■ INSTRUCTIONS:
[a] Answer these questions from the extract on reaching out to innovators:
(i) About how long should the note attached to a LinkedIn connection request be?
(ii) According to the calculator, roughly how many innovators must be contacted to reach 50 meetings in 90 days at a 4% positive reply rate?
(iii) How long a meeting should be scheduled once an innovator agrees to give feedback?
[b] Carry on the extract on reaching out to innovators from the point where it stops.

***** EXTRACT *****

What should you ask ideal target users of an enterprise product? These suggested questions focus on the innovator's perspective on the market, how they currently operate, their ideal workflow, feedback on your product, the competition, and more.
In the previous Field Guide article — Define a GTM framework with innovators — we dug into how to identify innovators, design partners, and early majority users to get critical insights about your product. Once you know the profile of the innovators you want to connect with, it’s time to start your first outreach campaign.
Use Crunchbase or Slintel and filter for the criteria you developed following the framework outlined in Define a GTM framework with innovators. Categorize the companies and individuals into innovators, design partners, and early majority. You will be wrong to a certain degree, but that’s expected; just recategorize people as you hear back from them (or don’t) and understand where they fit on that spectrum.
When you're ready to start reaching out to the list of Innovators you’ve identified, we find it’s best to start with a LinkedIn connection request. Add a note that's roughly the length of a tweet (about 300 characters) that provides context on how you came across their profile and why you’re interested in getting their feedback. This is typically the first step in an outreach campaign that’s a blend of LinkedIn, email, Twitter, etc. We go into more detail on what this outreach sequence looks like and some of the messaging we’ve seen work well in our Outreach Tactics Guide.
To help you understand how well your outreach campaign is going, we’ve put together this simple Modern GTM Sales Conversion Calculator, which is based on open rates, reply rates, etc. The bottom half of the calculator (rows 9–13) are conversion metrics on sales stages, which we’ll cover later.
One statistic that consistently surprises founders about the outreach process is the number of total innovators you need to contact (who are not already in your network) to hit your goal of 50–100 meetings.
Using the calculator, if your goal is to hit 50 meetings in 90 days and you have an average positive reply rate (i.e., they’re willing to meet) of 4%, that means you’ll have to contact roughly 1,000 innovators. This can vary, especially with how much thought you put into who you think would be an innovator (i.e., having the best target) and how thoughtful your outreach notes are (i.e., aiming better at said target). Either way, it’s going to be more work than most people imagine, so get going!
Once you’re able to land a feedback meeting with an innovator, you’ll want to schedule a 45-minute meeting with them. You can propose an hour, but most will prefer a shorter meeting, and it’s a great opportunity for you to refine your ability to pitch and do discovery in a compressed time frame, especially if some only have 30 minutes. We recommend using Calendly to make the scheduling process easier for both parties, and only send it after they’ve agreed to meet — never as part of a cold outreach campaign. Doing so comes across as lazy and assumptive.

***** DATA RECORDS *****

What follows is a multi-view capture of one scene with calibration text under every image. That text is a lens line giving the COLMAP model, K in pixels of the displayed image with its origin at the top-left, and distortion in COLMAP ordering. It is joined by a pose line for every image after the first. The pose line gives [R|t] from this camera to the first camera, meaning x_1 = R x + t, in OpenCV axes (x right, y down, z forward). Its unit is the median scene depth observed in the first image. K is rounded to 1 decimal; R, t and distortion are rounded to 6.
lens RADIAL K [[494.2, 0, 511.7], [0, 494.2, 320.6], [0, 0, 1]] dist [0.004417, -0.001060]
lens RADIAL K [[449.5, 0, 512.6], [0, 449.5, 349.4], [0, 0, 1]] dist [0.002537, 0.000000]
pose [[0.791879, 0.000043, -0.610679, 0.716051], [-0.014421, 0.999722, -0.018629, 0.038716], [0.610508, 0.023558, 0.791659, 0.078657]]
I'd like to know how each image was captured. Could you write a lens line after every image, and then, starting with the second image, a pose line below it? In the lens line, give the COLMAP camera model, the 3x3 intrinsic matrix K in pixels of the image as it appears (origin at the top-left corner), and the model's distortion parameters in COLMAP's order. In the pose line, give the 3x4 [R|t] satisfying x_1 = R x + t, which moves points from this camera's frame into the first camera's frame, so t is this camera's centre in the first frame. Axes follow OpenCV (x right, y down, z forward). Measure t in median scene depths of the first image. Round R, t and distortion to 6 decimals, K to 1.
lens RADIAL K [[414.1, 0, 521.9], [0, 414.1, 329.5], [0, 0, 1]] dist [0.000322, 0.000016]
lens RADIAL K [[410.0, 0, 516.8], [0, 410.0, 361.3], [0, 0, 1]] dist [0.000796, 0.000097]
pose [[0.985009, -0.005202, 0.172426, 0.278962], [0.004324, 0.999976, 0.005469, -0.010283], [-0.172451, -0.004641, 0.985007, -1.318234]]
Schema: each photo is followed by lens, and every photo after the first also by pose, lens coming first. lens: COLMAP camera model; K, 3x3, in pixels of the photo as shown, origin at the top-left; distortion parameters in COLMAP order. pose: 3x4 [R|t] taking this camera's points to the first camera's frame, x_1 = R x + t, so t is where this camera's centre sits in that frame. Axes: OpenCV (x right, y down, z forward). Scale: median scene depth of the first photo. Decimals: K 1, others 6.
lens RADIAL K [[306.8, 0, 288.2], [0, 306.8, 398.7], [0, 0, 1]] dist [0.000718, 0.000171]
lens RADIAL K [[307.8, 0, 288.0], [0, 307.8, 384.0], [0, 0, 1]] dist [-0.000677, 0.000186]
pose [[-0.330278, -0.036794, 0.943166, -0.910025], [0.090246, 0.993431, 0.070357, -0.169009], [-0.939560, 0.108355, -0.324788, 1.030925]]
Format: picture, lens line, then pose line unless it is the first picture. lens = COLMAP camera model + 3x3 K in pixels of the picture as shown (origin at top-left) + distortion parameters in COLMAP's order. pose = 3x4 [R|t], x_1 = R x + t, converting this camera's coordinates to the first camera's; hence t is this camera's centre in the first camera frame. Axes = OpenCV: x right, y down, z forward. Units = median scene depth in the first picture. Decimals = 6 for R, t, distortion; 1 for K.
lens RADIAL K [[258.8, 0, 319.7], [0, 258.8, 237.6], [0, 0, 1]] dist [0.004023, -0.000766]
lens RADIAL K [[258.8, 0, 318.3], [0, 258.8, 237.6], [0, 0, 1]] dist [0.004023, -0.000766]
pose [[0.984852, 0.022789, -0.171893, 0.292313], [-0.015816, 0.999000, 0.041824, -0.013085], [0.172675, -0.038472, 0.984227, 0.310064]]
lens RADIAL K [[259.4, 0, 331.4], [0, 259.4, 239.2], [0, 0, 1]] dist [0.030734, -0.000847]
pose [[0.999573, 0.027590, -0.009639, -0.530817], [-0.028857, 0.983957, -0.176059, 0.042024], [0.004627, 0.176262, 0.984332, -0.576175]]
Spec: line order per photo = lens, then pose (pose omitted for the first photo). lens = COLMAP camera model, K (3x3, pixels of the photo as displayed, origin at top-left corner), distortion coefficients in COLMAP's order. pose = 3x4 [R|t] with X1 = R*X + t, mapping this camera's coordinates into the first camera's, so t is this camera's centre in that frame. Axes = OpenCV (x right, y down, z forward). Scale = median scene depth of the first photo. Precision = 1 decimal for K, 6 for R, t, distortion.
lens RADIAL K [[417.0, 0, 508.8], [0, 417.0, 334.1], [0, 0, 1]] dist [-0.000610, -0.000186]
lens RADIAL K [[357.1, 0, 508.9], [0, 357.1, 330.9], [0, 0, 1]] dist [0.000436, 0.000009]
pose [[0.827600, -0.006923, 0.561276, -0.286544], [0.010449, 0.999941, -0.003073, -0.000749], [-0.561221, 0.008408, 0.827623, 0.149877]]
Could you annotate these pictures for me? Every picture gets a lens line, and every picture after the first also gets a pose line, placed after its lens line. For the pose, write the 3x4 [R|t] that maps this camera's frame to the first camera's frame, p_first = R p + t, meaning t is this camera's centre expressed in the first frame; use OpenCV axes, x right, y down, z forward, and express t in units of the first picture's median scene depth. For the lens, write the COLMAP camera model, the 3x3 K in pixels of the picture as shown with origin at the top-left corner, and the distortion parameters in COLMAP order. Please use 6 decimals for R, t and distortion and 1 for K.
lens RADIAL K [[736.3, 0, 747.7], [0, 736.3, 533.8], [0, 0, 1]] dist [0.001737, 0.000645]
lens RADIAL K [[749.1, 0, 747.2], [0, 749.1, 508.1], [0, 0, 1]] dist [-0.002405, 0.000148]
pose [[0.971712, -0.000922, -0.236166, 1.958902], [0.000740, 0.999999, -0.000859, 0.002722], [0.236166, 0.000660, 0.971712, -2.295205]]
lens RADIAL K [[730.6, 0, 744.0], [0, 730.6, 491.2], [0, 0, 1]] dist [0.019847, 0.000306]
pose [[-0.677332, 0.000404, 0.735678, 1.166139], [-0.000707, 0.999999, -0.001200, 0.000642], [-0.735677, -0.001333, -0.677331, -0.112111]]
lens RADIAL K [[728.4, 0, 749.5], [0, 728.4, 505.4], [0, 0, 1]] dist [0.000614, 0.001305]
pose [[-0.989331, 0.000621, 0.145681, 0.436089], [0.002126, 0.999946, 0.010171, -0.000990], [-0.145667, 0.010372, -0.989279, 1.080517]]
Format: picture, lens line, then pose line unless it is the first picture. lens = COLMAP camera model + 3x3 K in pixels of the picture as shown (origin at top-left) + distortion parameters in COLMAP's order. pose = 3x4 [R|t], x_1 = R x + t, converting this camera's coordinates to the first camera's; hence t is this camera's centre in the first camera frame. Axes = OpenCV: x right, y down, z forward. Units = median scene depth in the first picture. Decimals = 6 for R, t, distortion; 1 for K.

*****

■ ANSWER SECTION:
[a]
(i) Roughly the length of a tweet, about 300 characters.
(ii) Roughly 1,000 innovators.
(iii) 45 minutes.

[b]
In calls with innovators, the prospect should do at least 60% of the talking. A classic misstep we see with founders is they land a meeting with an innovator for feedback but spend 95% of the meeting talking about their product and everything it can and will allow companies to do. They'll leave only three to five minutes at the end for feedback from the innovator, which isn't sufficient for quality feedback.
Remember, the measure of value in feedback meetings is the innovators' perspective on the market, how they currently operate, their ideal workflow, feedback on your product, the competition, etc. You should ask yourself after every call, “what did we learn?”. That simple question helps founders realize when they're pitching rather than doing discovery.
Here are some of the questions we use when working with founders to interview innovators. Note that these questions are focused on discovering information about the prospect and their company.
In order to identify patterns across your roadmap and GTM, it’s important that you ask 80–90% of the same discovery questions every time you speak to a new innovator. There's a bit of a scientific process underpinning this, so be disciplined in asking the same questions and having a list of which ones you must cover.
The art comes in with how you ask these questions. Ideally, you ask these upfront when learning about the innovator and their role in the business and then weave them in as you go through your first meeting deck slide by slide. That way, you’re not just rattling off a list of inquisitions at the bookends of a conversation, and the questions themselves are given context by the slide you’re on. Our colleague Sandhya Hegde, Amplitude's former executive vice president of marketing and growth, wrote a great piece on ways to test your startup idea that I highly recommend if you want to get better at this step.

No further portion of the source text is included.